浪曲師である雲右衛門は、歴史上の人物に関する浪曲を録音してレコードを製作し、著作権を私訴原告に譲渡した。被告人らは、このレコードを複製して販売したため、著作権侵害の罪により起訴されるとともに、私訴原告から損害賠償を請求された。大審院は、被告人らの行為は正義の観念に反するが著作権侵害には当たらないと述べ、被告人らを無罪とし、私訴原告の請求を棄却した。大審院は、次のとおり説明する。すなわち、著作権法(被告人らが複製をした当時のもの。)にいう「美術の著作物」には、音楽の著作物が含まれる。音楽の新旋律は、演奏によって作曲することもでき、楽譜の作成は必須ではない。しかし、音楽の著作物というためには、新旋律がいつでもどこでも再演奏できる程度に熟していなければならない。録音は再演奏ではなく、単なる複製である。問題となった雲右衛門の浪曲は、新旋律を含むが、楽譜が作成されたという証拠がなく、雲右衛門が再演奏可能であるという証拠もないので、音楽の著作物と認めることができない。著作物でない音楽を複製しても、著作権侵害には当たらない。

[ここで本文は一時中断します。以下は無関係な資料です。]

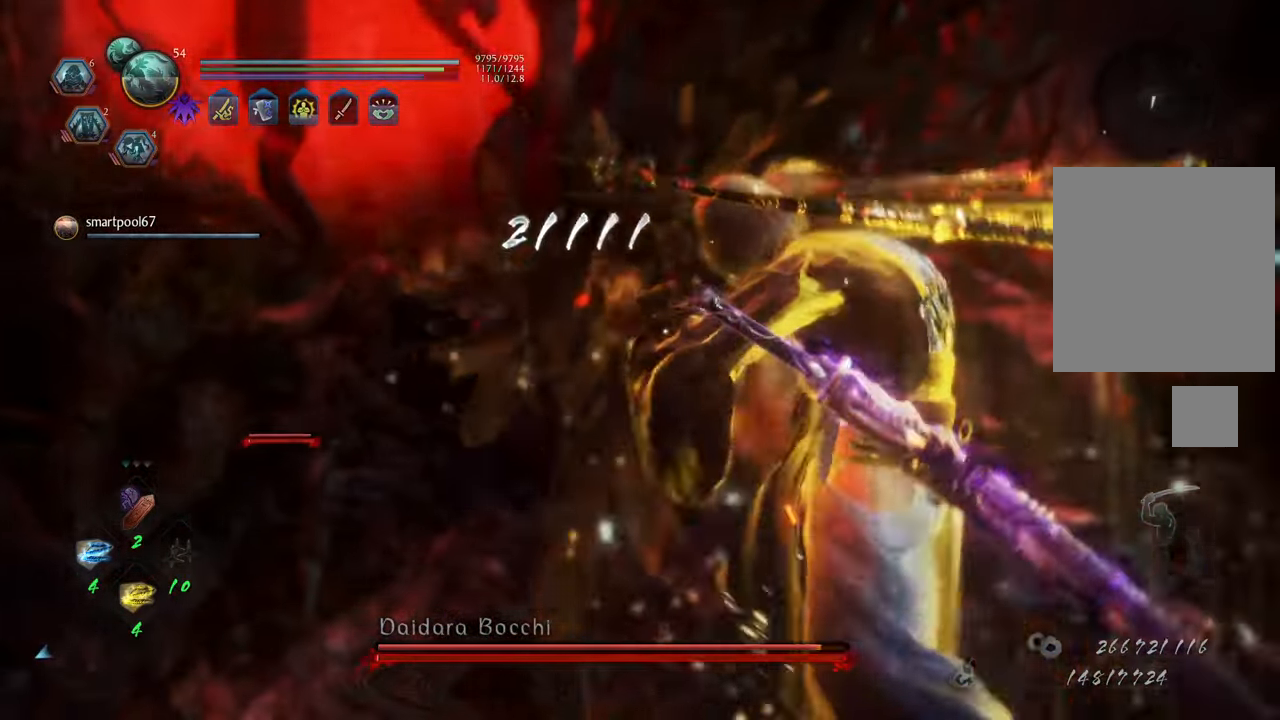
{"buttons": [], "left_stick": "center", "right_stick": "center", "events": []}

大審院も自認するとおり、この結論に違和感を持つ学者や有識者は多かった[3]。この事件がきっかけとなって大正9(1920)年に著作権法が改正され、「演奏歌唱」が著作物として例示されるとともに、音を機械的に複製する機器に他人の著作物を「写調」する者は偽作者とみなされることになった。

脚注 編集

注釈 編集

  1. ^ 英語版ウィキペディアは、「「ベルヌ条約の対象外である著作権型の権利」と定義するのが実用的である。」と述べている。